**Work task:**
Reproduce the text of the records with every occurrence of "LEMP" swapped for "LAMP", leaving all other wording unchanged. Omit the pictures from your answer.

**Data provided:**

>>

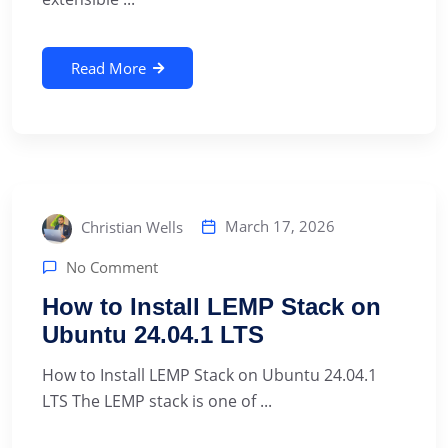
Read More
March 17, 2026
Christian Wells
No Comment
How to Install LEMP Stack on
Ubuntu 24.04.1 LTS
How to Install LEMP Stack on Ubuntu 24.04.1
LTS The LEMP stack is one of ...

<<

**Answer box:**
Read More
March 17, 2026
Christian Wells
No Comment
How to Install LAMP Stack on
Ubuntu 24.04.1 LTS
How to Install LAMP Stack on Ubuntu 24.04.1
LTS The LAMP stack is one of ...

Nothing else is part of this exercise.